## Stated goal 1
In the Maldwyn James obituary, how old was he when he made his début for Wales?
## Stated goal 2
Please return the Maldwyn James obituary between "In 1947 Maldwyn" and "home side did.", inclusive.
## Stated goal 3
List every year mentioned in the Maldwyn James obituary, in the order they first appear.

## Text segment
_____

David Maldwyn James, rugby player and mining engineer: born Cilfynydd, Glamorgan 28 June 1913; married (one daughter); died Aberdare, Rhondda Cynon Taff 19 July 2003.

In 1947 Maldwyn James became one of the oldest rugby players to have made a début for Wales, when he was 34 years and five months old. Although neither having been born, nor lived, in Cardiff, it was there that he played his rugby, on the Arms Park ground, for the famous Blue and Blacks.

Playing for his country was a great honour, but it was the Cardiff match against the Kiwis, alias the 2nd New Zealand Expeditionary Forces, on Boxing Day 1945, that would forever live in his memory. Almost all the tourists, who had just seen action from North Africa to Europe in the Second World War, were soon to be capped. They were a brilliant, exciting team, who arrived at the match with an unbeaten record, just as the home side did.

A German landmine had restricted access to fans on the west terrace, but those present saw a thrilling encounter of rugby football at its best. The Kiwis led by a try (then three points) to nil when, nearing the final whistle, Cardiff gained a penalty close to the posts.

The skipper, Jack Matthews, himself an international and later a Lion, recalled: "Though a hooker, Maldwyn was our kicker that season and I gave him the shot, but unfortunately he missed badly. We were never worried by it, but he was most upset, as our record had gone."

However, two years later, he hooked in one of the greatest-ever Cardiff sides that defeated Australia by 11-3, thus earning selection for his Test début against Wallabies.

_____

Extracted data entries
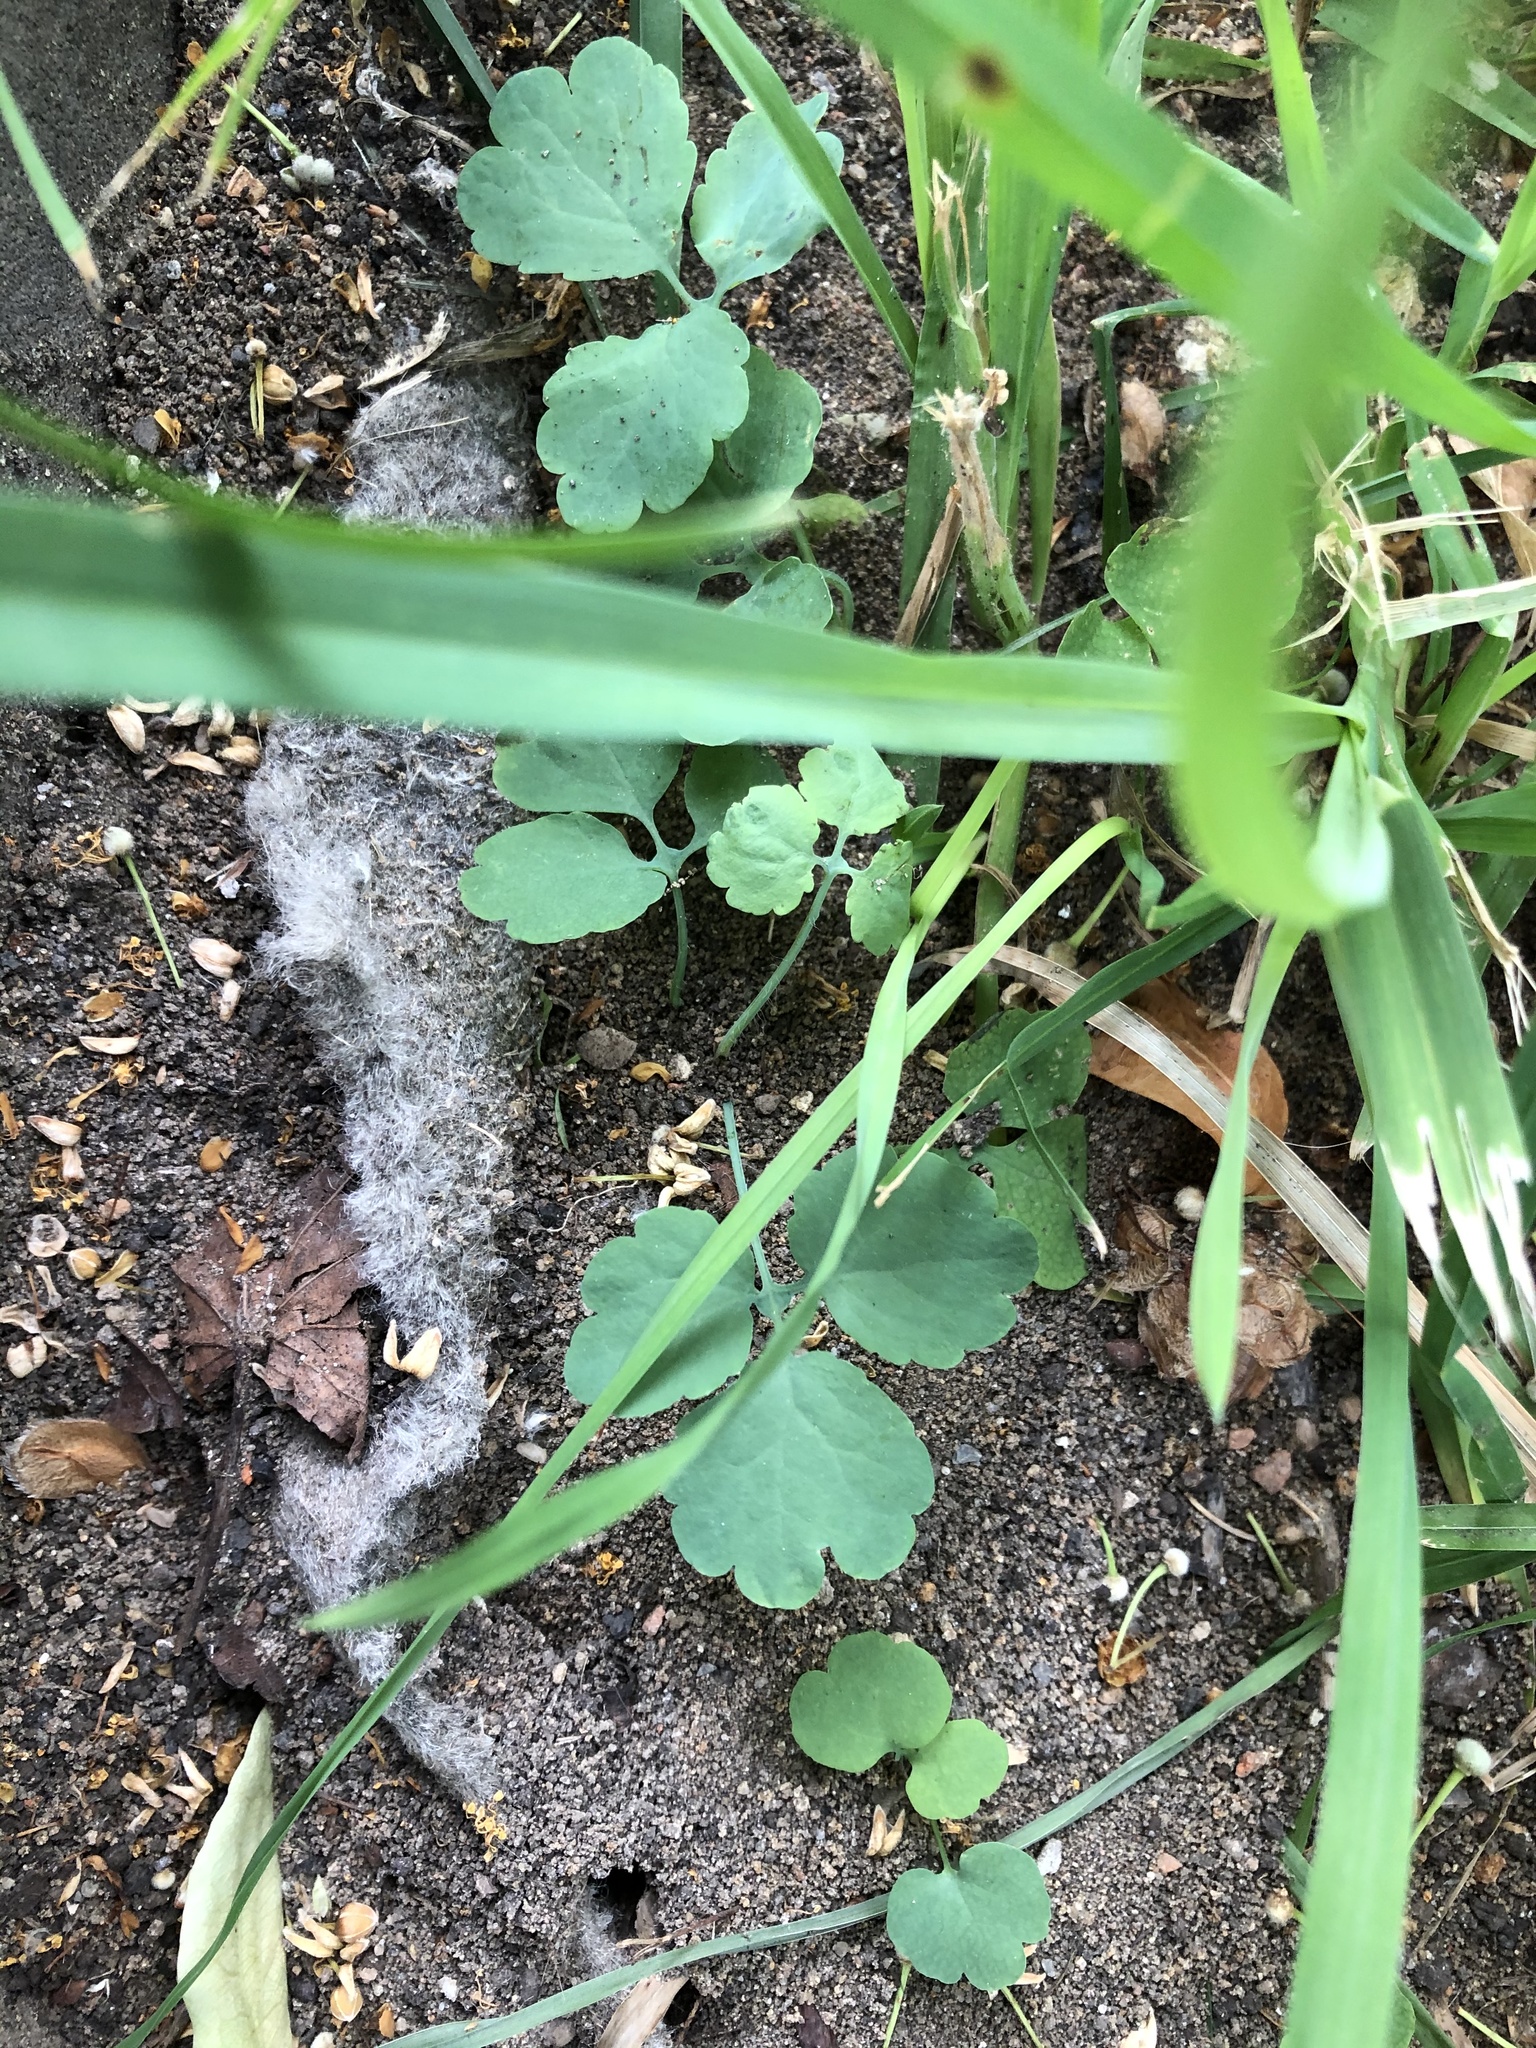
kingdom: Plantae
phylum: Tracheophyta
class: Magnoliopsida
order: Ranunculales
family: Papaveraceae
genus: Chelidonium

_____

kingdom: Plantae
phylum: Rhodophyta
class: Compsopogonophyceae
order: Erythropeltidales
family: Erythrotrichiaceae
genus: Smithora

_____

## Solution 1
34 years and five months old

## Solution 2
In 1947 Maldwyn James became one of the oldest rugby players to have made a début for Wales, when he was 34 years and five months old. Although neither having been born, nor lived, in Cardiff, it was there that he played his rugby, on the Arms Park ground, for the famous Blue and Blacks.

Playing for his country was a great honour, but it was the Cardiff match against the Kiwis, alias the 2nd New Zealand Expeditionary Forces, on Boxing Day 1945, that would forever live in his memory. Almost all the tourists, who had just seen action from North Africa to Europe in the Second World War, were soon to be capped. They were a brilliant, exciting team, who arrived at the match with an unbeaten record, just as the home side did.

## Solution 3
1913, 2003, 1947, 1945